Vulnerability-based trust at work

Lencioni goes on to explain that conflict is an important element in an atmosphere of trust. Once people have agreed to be vulnerable, there develops a setting in which people are free to disagree but it has to be the right kind of conflict.

Of course, the kind of conflict I’m referring to here is not the nasty kind that centers around people or personalities. Rather, it is what I call productive ideological conflict, the willingness to disagree, even passionately when necessary, around important issues and decisions that must be made. But it only happens when there is trust. . . When there is trust, conflict becomes nothing but the pursuit of truth, an attempt to find the best possible answer. It is not only okay but desirable.

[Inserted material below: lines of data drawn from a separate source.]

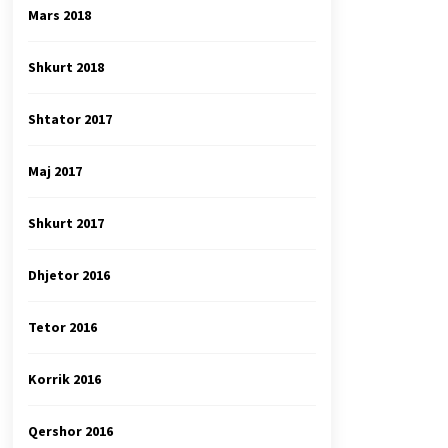
Mars 2018
Shkurt 2018
Shtator 2017
Maj 2017
Shkurt 2017
Dhjetor 2016
Tetor 2016
Korrik 2016
Qershor 2016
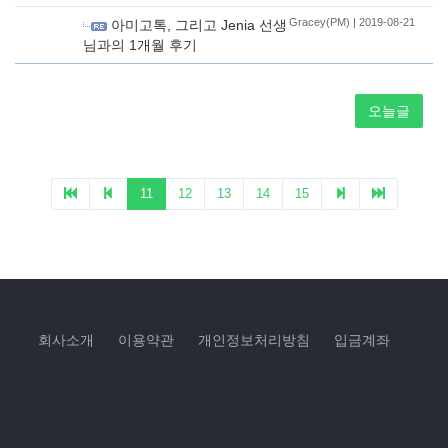
회사소개
이용약관
개인정보처리방침
입금계좌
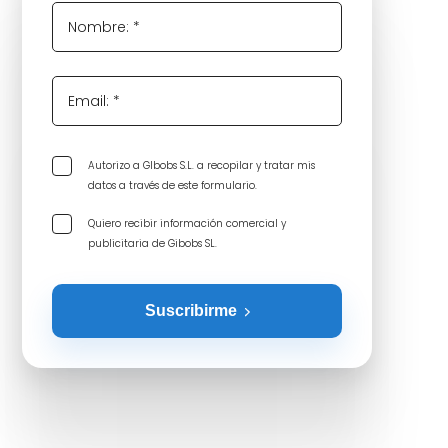
Nombre: *
Email: *
Autorizo a GIbobs S.L. a recopilar y tratar mis
datos a través de este formulario.
Quiero recibir información comercial y
publicitaria de Gibobs SL.
Suscribirme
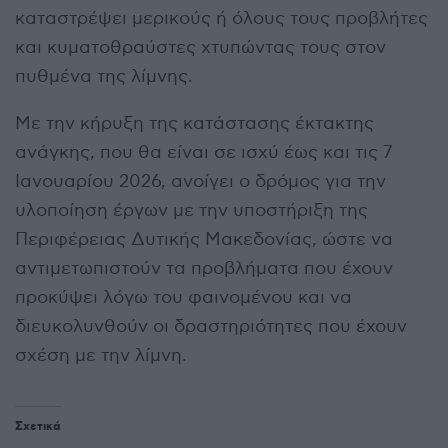
καταστρέψει μερικούς ή όλους τους προβλήτες
και κυματοθραύστες χτυπώντας τους στον
πυθμένα της λίμνης.
Με την κήρυξη της κατάστασης έκτακτης
ανάγκης, που θα είναι σε ισχύ έως και τις 7
Ιανουαρίου 2026, ανοίγει ο δρόμος για την
υλοποίηση έργων με την υποστήριξη της
Περιφέρειας Δυτικής Μακεδονίας, ώστε να
αντιμετωπιστούν τα προβλήματα που έχουν
προκύψει λόγω του φαινομένου και να
διευκολυνθούν οι δραστηριότητες που έχουν
σχέση με την λίμνη.
Σχετικά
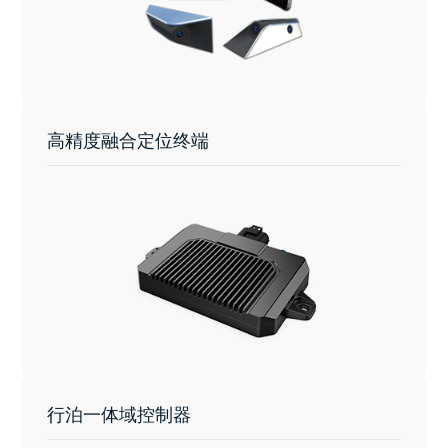
高精度融合定位终端
行泊一体域控制器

Conflict without trust, however, is politics, an attempt to manipulate others in order to win an argument regardless of the truth.  p. 38

Too often leaders want to get their own way rather than discover what is best for the church. When conflict is “nothing more than the pursuit of truth” great things can come out of it. When conflict is the result of politics, churches suffer.

 

Vulnerability-based trust & accountability

Even well-intentioned members of a team need to be held accountable if a team is going to stick to its decisions and accomplish its goals. In some cases, people will deviate from a plan or a decision knowingly, tempted to do something that is in their individual best interest but not that of the team. In other cases, people will stray without realizing it, getting distracted or caught up in the pushes and pulls of daily work. In either case, it’s the job of the team to call those people out and keep them in line.  p. 54

Even Lencioni acknowledges that accountability is hard. It is never easy to confront someone with their mistakes or their failures. It is, however, absolutely essential for Christian living in any setting but especially in a leadership team. Only God is perfect. Only God is all-knowing. Only God is completely holy. Only God is without sin.

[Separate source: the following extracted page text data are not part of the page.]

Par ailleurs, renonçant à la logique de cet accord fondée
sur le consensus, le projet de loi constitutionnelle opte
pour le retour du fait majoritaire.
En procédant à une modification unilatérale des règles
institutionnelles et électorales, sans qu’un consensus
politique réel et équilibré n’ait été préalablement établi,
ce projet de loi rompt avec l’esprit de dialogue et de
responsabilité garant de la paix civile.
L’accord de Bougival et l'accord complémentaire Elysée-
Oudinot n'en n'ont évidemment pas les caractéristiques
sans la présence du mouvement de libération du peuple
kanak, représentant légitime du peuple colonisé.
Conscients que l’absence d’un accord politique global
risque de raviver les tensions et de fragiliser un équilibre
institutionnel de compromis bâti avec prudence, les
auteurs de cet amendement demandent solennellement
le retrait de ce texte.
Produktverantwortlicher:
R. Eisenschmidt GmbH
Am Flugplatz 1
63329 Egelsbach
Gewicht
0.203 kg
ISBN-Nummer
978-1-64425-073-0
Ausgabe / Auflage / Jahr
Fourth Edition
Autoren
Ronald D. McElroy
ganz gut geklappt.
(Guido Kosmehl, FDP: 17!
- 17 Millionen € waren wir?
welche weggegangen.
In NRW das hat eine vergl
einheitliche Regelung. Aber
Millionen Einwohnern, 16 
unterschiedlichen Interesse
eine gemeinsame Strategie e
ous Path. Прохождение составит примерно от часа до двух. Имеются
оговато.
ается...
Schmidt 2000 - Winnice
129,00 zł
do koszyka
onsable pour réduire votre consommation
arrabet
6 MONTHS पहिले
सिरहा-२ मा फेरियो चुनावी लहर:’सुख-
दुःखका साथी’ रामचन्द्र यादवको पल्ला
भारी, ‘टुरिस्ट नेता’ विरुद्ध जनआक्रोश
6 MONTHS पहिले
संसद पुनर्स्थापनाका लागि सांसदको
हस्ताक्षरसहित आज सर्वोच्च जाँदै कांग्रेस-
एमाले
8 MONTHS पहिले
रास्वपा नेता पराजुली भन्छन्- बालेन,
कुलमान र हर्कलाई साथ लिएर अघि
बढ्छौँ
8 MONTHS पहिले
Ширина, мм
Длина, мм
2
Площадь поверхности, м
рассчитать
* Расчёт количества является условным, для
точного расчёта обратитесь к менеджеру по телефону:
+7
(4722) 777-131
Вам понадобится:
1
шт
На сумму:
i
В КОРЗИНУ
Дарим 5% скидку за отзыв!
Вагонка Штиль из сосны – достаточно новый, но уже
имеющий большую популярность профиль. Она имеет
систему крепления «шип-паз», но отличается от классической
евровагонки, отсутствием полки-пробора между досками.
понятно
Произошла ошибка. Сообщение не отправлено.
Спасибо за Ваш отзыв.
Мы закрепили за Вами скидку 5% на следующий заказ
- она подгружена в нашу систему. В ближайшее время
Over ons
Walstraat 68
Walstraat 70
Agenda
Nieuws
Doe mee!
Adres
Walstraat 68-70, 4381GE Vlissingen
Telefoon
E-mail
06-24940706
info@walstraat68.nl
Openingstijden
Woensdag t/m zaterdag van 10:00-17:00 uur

The rest of us need accountability in our lives. We need people who are willing to take the risk and confront us with those things that we are doing wrong. To the degree that we have no one holding us accountable we are weakened as Christian leaders.

 

The big letdown.

The more that I read The Advantage the more excited I became. I could imagine a church in which there was real trust and openness on the leadership team. I pictured what it would be like to be a leader in a setting in which I could be totally honest and others would be honest with me.

I pictured a setting in which productive conflict could happen because the egos were checked at the door and the people were focused only on the good of the church. I wondered what it would be like to be able to express the concerns and questions that I had without the other people in the room taking it personally because they knew that I was only concerned about the good of the church.

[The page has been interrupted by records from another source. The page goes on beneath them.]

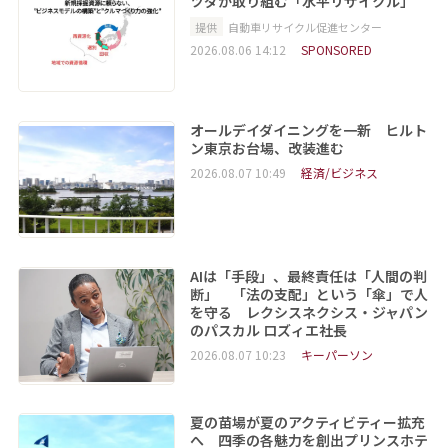
ツダが取り組む「水平リサイクル」
提供
自動車リサイクル促進センター
2026.08.06 14:12
SPONSORED
オールデイダイニングを一新 ヒルト
ン東京お台場、改装進む
2026.08.07 10:49
経済/ビジネス
AIは「手段」、最終責任は「人間の判
断」 「法の支配」という「傘」で人
を守る レクシスネクシス・ジャパン
のパスカル ロズィエ社長
2026.08.07 10:23
キーパーソン
夏の苗場が夏のアクティビティー拡充
へ 四季の各魅力を創出プリンスホテ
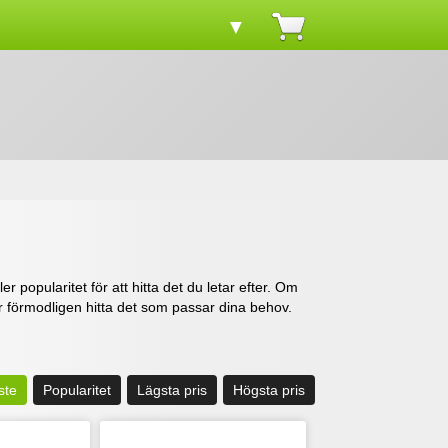
▼
ler popularitet för att hitta det du letar efter. Om
mer förmodligen hitta det som passar dina behov.
ste
Popularitet
Lägsta pris
Högsta pris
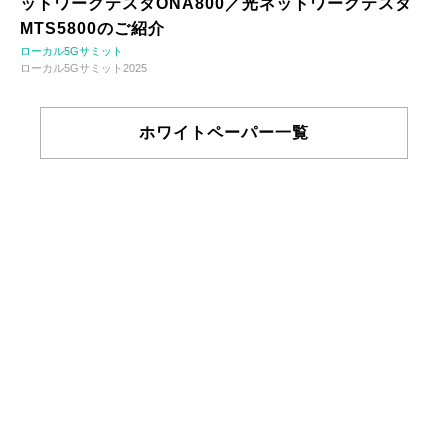
ットワークテスタONA800／光ネットワークテスタ
MTS5800のご紹介
ローカル5Gサミット
ローカル5Gサミット2025
ホワイトペーパー一覧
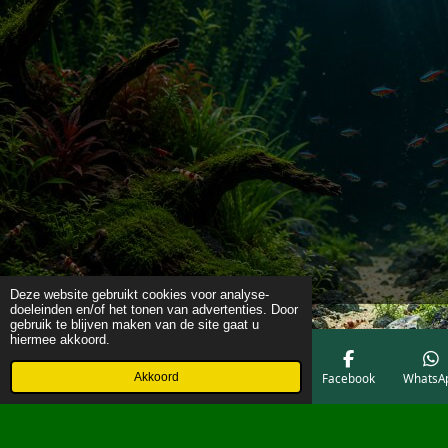
Deze website gebruikt cookies voor analyse-
doeleinden en/of het tonen van advertenties. Door
gebruik te blijven maken van de site gaat u
hiermee akkoord.
Akkoord
E-mailadres
Telefoonnummer
Kaart
Facebook
WhatsA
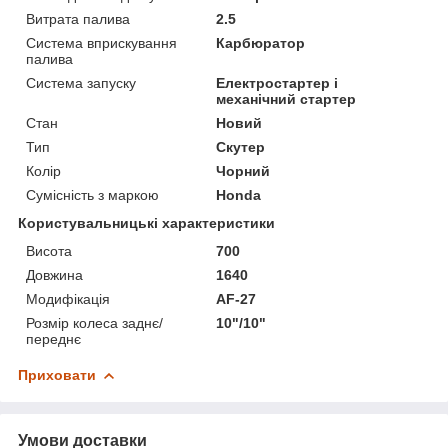
Витрата палива
2.5
Система вприскування
Карбюратор
палива
Система запуску
Електростартер і
механічний стартер
Стан
Новий
Тип
Скутер
Колір
Чорний
Сумісність з маркою
Honda
Користувальницькі характеристики
Висота
700
Довжина
1640
Модифікація
AF-27
Розмір колеса заднє/
10"/10"
переднє
Приховати
Умови доставки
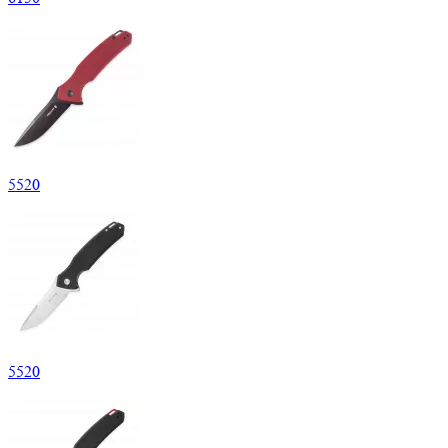
5
520
5
520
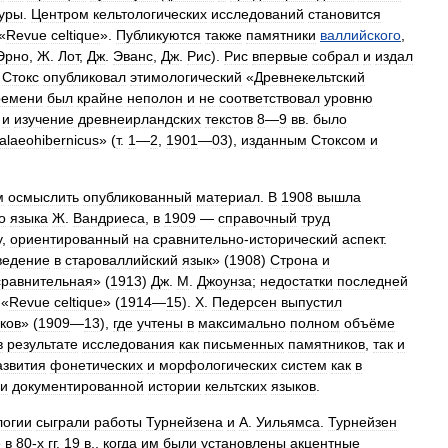
уры
.
Центром
кельтологических
исследований
становится
«
Revue
celtique
»
.
Публикуются
также
памятники
валлийского
,
Эрно
,
Ж
.
Лот
,
Дж
.
Эванс
,
Дж
.
Рис
).
Рис
впервые
собрал
и
издал
Стокс
опубликовал
этимологический
«
Древнекельтский
ремени
был
крайне
неполон
и
не
соответствовал
уровню
и
изучение
древнеирландских
текстов
8
—
9
вв
.
было
alaeohibernicus
»
(
т
.
1
—
2
,
1901
—
03
),
изданным
Стоксом
и
м
осмыслить
опубликованный
материал
.
В
1908
вышла
о
языка
Ж
.
Вандриеса
,
в
1909
—
справочный
труд
у
,
ориентированный
на
сравнительно
-
исторический
аспект
.
ведение
в
староваллийский
язык
» (
1908
)
Строна
и
сравнительная
» (
1913
)
Дж
.
М
.
Джоунза
;
недостатки
последней
«
Revue
celtique
»
(
1914
—
15
).
Х
.
Педерсен
выпустил
ков
» (
1909
—
13
),
где
учтены
в
максимально
полном
объёме
в
результате
исследования
как
письменных
памятников
,
так
и
азвития
фонетических
и
морфологических
систем
как
в
ии
документированной
истории
кельтских
языков
.
логии
сыграли
работы
Турнейзена
и
А
.
Уильямса
.
Турнейзен
ё
в
80‑х
гг
.
19
в
.,
когда
им
были
установлены
акцентные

I wondered what it would be like to be part of a group that wouldn’t let me get away with failures because they cared too much about me and about the church to let things slide.

Then I read the following paragraph.

Nowhere does this tendency toward artificial harmony show itself more than in mission-driven nonprofit organizations, most notably churches. People who work in those organizations tend to have a misguided idea that they cannot be frustrated or disagreeable with one another. What they’re doing is confusing being nice with being kind.  p. 44

I read that section over several times hoping that somehow the words would miraculously disappear.

The kind of leadership that Lencioni describes should work most effectively in a church setting and yet churches are the most difficult group with which he works. The group that should most openly acknowledge that they aren’t perfect turns out to be the very group that Lencioni says is most resistant. I think that the first step for all of us in church leadership is to acknowledge that we still have a ways to go before we become the leaders that God wants us to be.